This repository contains the data preprocessing pipelines, supervised fine-tuning (SFT) scripts, and evaluation framework used in the VectorGym benchmark paper.
VectorGym benchmarks large multimodal language models on SVG code generation tasks. The primary task is text-to-SVG: given a natural language description, generate valid, visually accurate SVG code.
The pipeline covers:
- Data annotation — generating captions for SVG images using a vision-language model
- Fine-tuning — LoRA-based SFT of Qwen2.5-VL-32B-Instruct
- Evaluation — multi-metric validation (L2, LPIPS, SSIM, FID, CLIP Score, DINO Score, token length)
svg-research/
├── configs/
│ ├── generation/
│ │ └── text2svg.yaml # Inference/validation config
│ └── sft/lora/qwen_2.5vl_instruct_32b/
│ └── text2svg_config.yaml # LoRA fine-tuning config
├── eval/
│ ├── metrics/ # Individual metric implementations
│ ├── svg_validator_base.py # Abstract validator base class
│ ├── svg_validator_hf.py # HuggingFace inference backend
│ ├── vllm_svg_validator.py # vLLM inference backend
│ └── validate.py # Validation CLI entry point
├── train/
│ ├── train.py # SFT training script
│ └── util.py # Model loading and data preprocessing
├── utils/
│ ├── annotate.py # SVG caption generation (vLLM)
│ ├── dataset_utils.py # Dataset splitting and Hub upload
│ ├── svg_util.py # SVG rendering and processing
│ └── utils.py # Shared helpers
├── scripts/
│ └── upload_lora_adapters.py # Upload adapters to Hugging Face Hub
└── pyproject.toml
Python >= 3.11 is required.
git clone https://github.com/alys28/svg-research.git
cd svg-research
pip install -e .For training with DeepSpeed and WandB logging:
pip install -e ".[train]"utils/annotate.py uses a vLLM-hosted vision-language model to generate natural language descriptions for SVG images. These captions serve as the text prompts during SFT.

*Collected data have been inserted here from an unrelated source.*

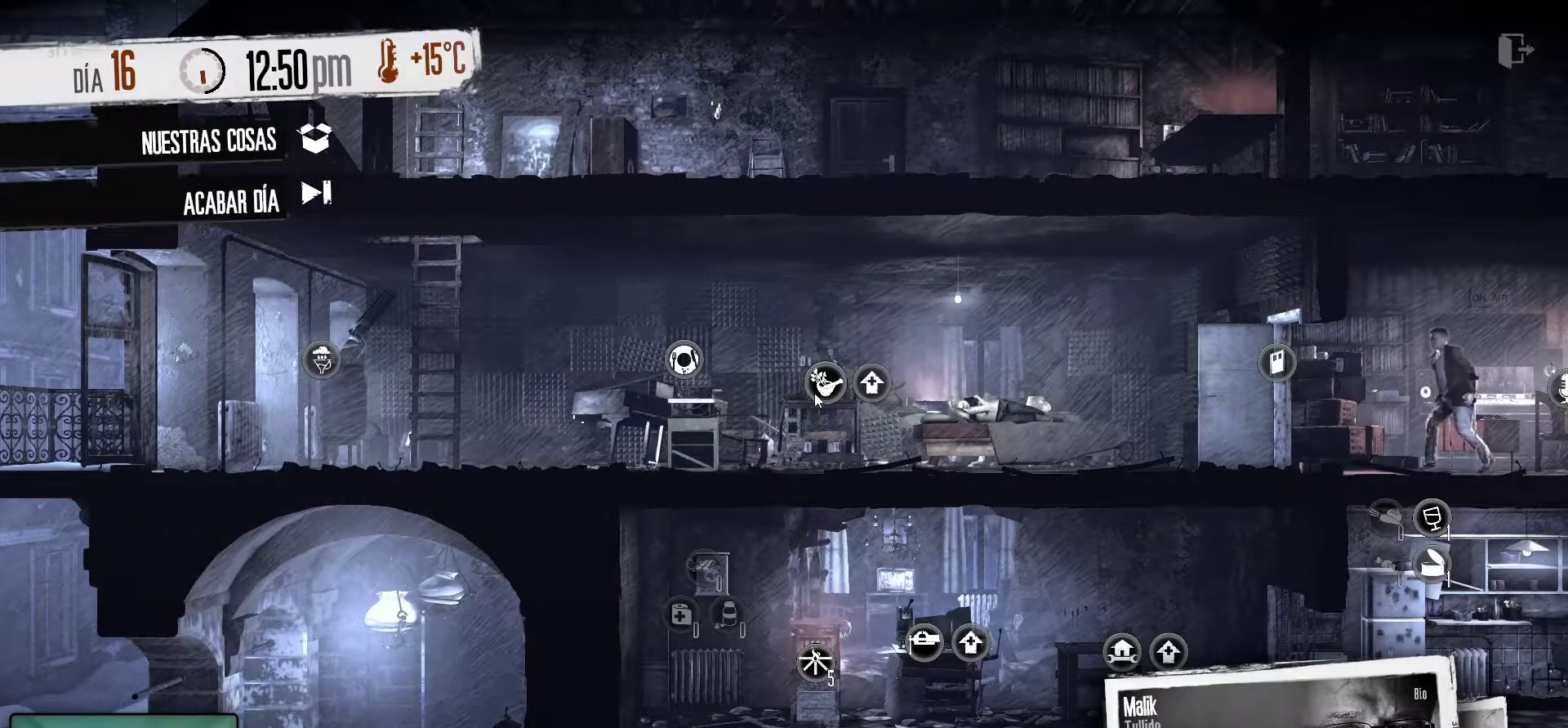
{"keys": [], "mouse": [], "mouse_move": "still", "events": []}
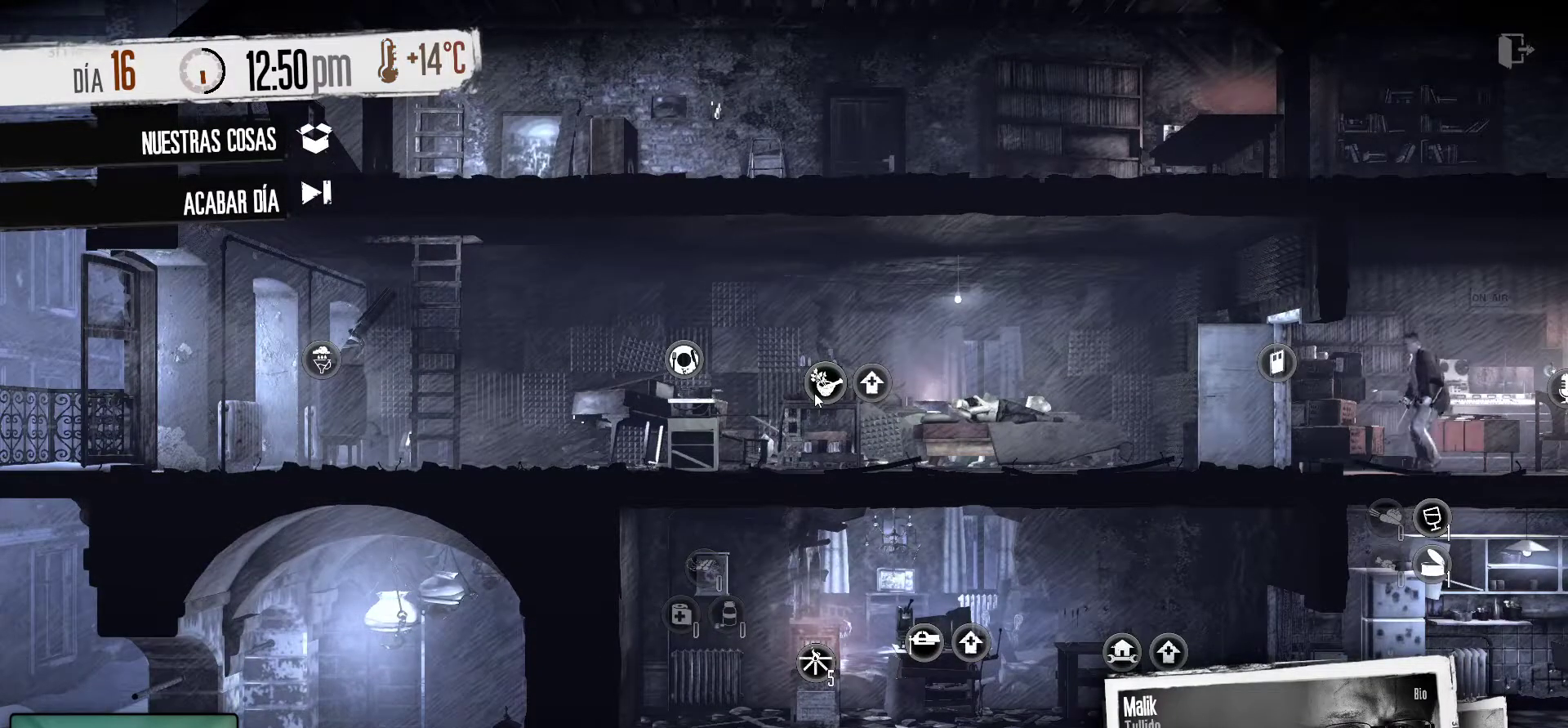
{"keys": [], "mouse": [], "mouse_move": "still", "events": []}
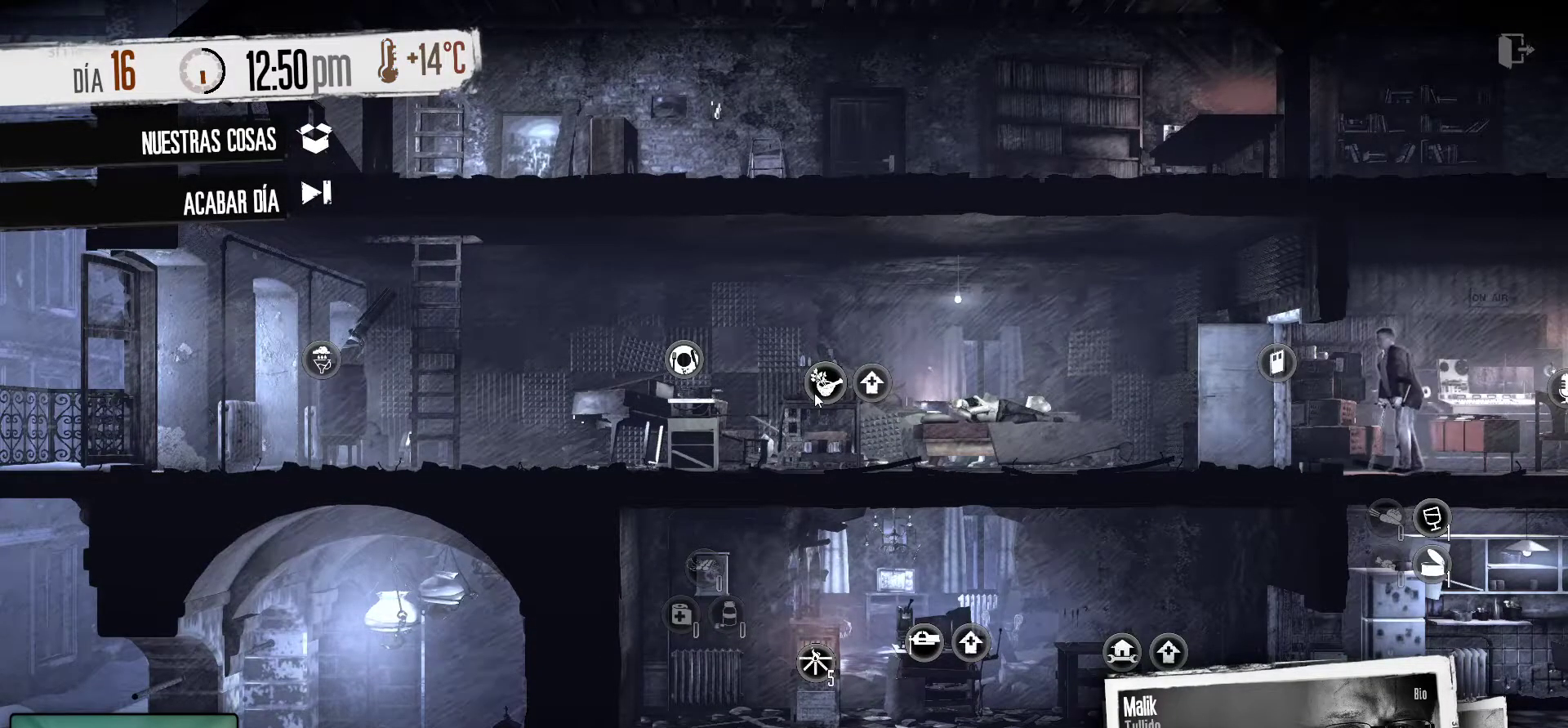
{"keys": [], "mouse": [], "mouse_move": "still", "events": []}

utils/dataset_utils.py provides utilities for chunking large datasets and uploading splits to the Hugging Face Hub:
from utils.dataset_utils import split_into_one_repo, copy_splits_to_repoThe training data is hosted at svg-hub/svg-stack-annotated-sample.
Training uses TRL's SFTTrainer with LoRA (via PEFT) applied to all attention and MLP projection layers of Qwen2.5-VL-32B-Instruct.
Edit configs/sft/lora/qwen_2.5vl_instruct_32b/text2svg_config.yaml to set training hyperparameters. Key defaults:
| Parameter | Value |
|---|---|
| Base model | Qwen/Qwen2.5-VL-32B-Instruct |
| LoRA rank | 64 |
| LoRA alpha | 32 |
| Learning rate | 5e-5 |
| Batch size (per device) | 4 |
| Gradient accumulation | 8 |
| Max sequence length | 16384 |
| Precision | bfloat16 |
| LR scheduler | cosine |
python train/train.py --config configs/sft/lora/qwen_2.5vl_instruct_32b/text2svg_config.yamlCheckpoints are saved every 250 steps. Training metrics (loss, gradient norm, learning rate) are logged to WandB and exported to plots/.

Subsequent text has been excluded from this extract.